Ramifications, arborescences tortueuses,
grand labyrinthe nommé jeu,
nommé lumière, nommé danse.
À force de chanter de l’eau,
nous pleuverons ces révolutions.
* * *
Communautés des Canopées Libres (2016)
Petites créatures minuscules
Petites créatures des célestes canopées
Le regard d’une communauté translucide
me transperce délicieusement le cœur
Je tombe du haut des grands arbres,
qui abritent nos cités sylvestres,
d’amour vert comme la forêt immense,
de la feuille, de l’être qui me rattrape,
in extremis,
in extremis,
in extremis.
* * *
Petits dessins et pelleteux de mirages (2015)

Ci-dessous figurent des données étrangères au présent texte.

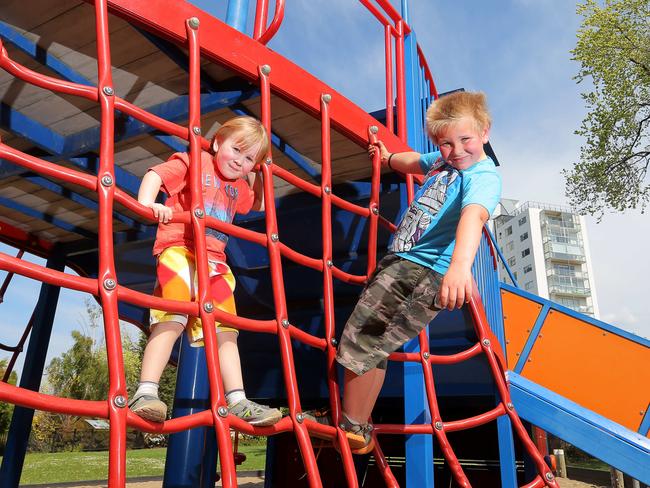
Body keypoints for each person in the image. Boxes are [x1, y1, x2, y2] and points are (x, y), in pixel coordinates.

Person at [306, 91, 501, 453]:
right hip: (401, 265)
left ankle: (354, 427)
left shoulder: (483, 176)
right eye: (446, 143)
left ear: (485, 133)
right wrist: (389, 157)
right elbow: (415, 161)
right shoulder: (444, 164)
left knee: (364, 337)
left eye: (465, 140)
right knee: (368, 340)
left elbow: (473, 217)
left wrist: (461, 267)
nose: (456, 150)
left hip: (424, 273)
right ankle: (353, 421)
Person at [129, 116, 282, 426]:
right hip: (179, 249)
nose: (240, 161)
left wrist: (262, 172)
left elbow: (260, 206)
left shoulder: (238, 186)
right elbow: (156, 174)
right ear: (216, 143)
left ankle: (237, 399)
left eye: (249, 158)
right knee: (174, 315)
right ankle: (145, 392)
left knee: (227, 329)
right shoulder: (195, 162)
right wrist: (149, 204)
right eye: (237, 150)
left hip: (215, 262)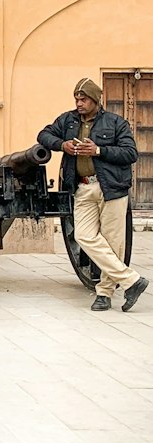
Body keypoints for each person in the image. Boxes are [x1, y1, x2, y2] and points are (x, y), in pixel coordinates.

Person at [38, 77, 147, 313]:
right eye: (76, 98)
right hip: (83, 187)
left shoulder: (116, 123)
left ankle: (104, 294)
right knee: (84, 235)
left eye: (84, 99)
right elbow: (43, 135)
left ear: (95, 100)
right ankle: (131, 280)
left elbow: (130, 153)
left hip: (111, 189)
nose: (79, 103)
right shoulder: (67, 120)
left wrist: (98, 150)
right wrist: (61, 144)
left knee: (112, 243)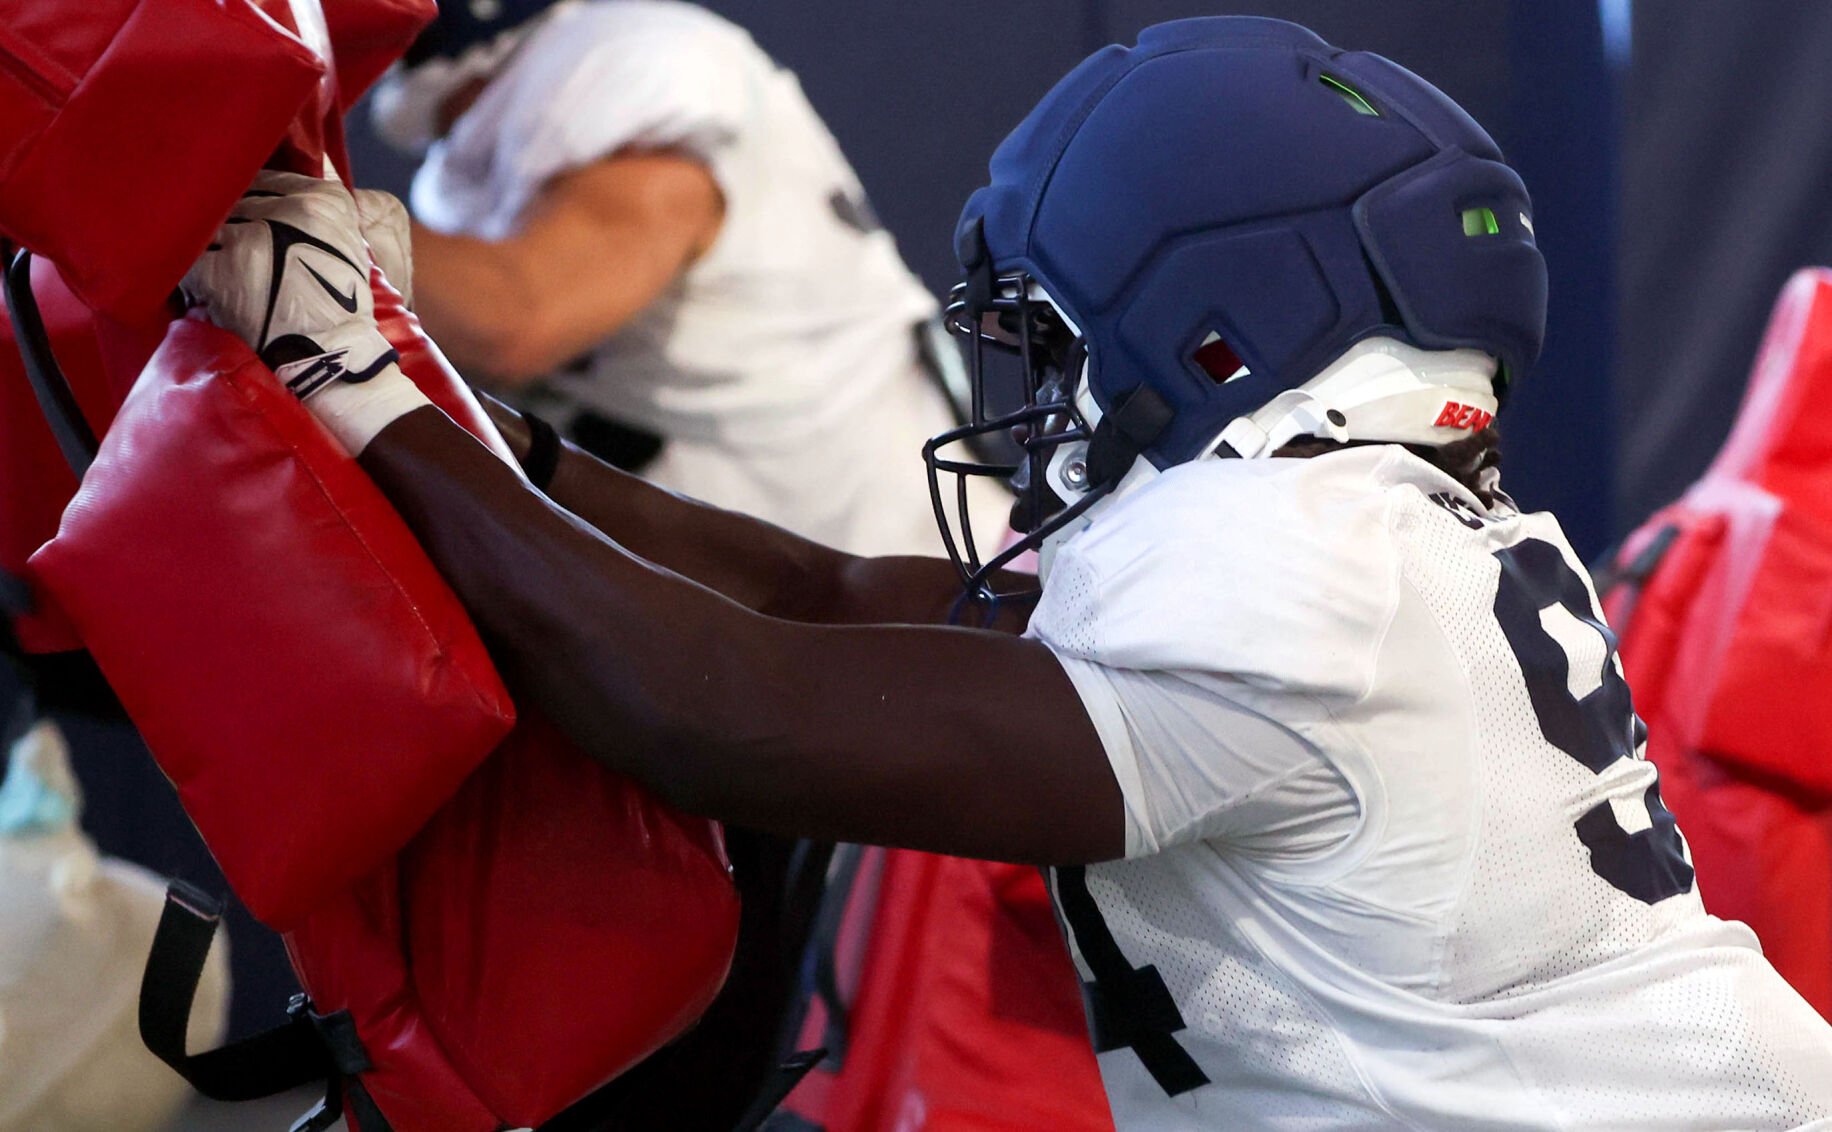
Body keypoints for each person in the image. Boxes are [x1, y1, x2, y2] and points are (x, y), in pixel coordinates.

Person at [184, 17, 1832, 1129]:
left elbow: (721, 711)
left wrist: (358, 395)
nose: (1039, 391)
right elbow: (836, 601)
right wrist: (490, 438)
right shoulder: (1388, 536)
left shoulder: (1299, 564)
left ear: (1225, 321)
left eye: (1052, 337)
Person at [367, 0, 1005, 558]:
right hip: (778, 587)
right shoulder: (475, 148)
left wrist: (325, 218)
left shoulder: (617, 63)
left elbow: (515, 318)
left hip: (905, 575)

Impressions d’un coucher de sommeil.
Deux lunes me regardent l’air impossible.
L’architecture comme vivant et le vivant comme architecture.
Du corps.
Corridors pendant dix-sept couleurs et dix-sept nuits.
L’univers est grand, aussi invraisemblable que cela puisse être vraisemblable,
mais j’ai trouvé où le sommeil se couche :
Sur le doux sérieux de ta page aux dix-sept portes rigolantes.
Sous l’étang, après le rêve, premier soupir à gauche.
Sous l’étrange, après le rêve, premier sourire à gauche.
Sous le temps, après le rêve, premier fou rire à gauche.